This exercise asks for every line of the material that includes the word "gratis".

-*-*-

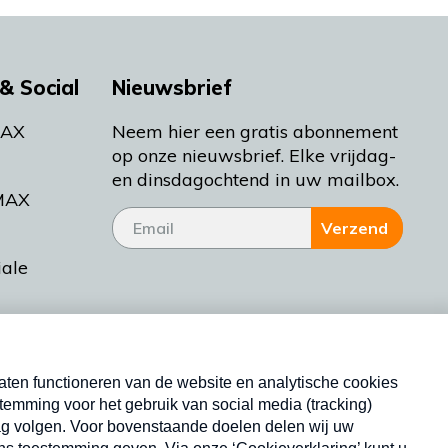
& Social
Nieuwsbrief
MAX
Neem hier een gratis abonnement
op onze nieuwsbrief. Elke vrijdag-
en dinsdagochtend in uw mailbox.
MAX
Verzend
iale
tieman
ctueel
Nieuwsbrief
d Bakt
Neem hier een gratis abonnement op onze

-*-*-

▶ **ANSWER SECTION**:
Neem hier een gratis abonnement
Neem hier een gratis abonnement op onze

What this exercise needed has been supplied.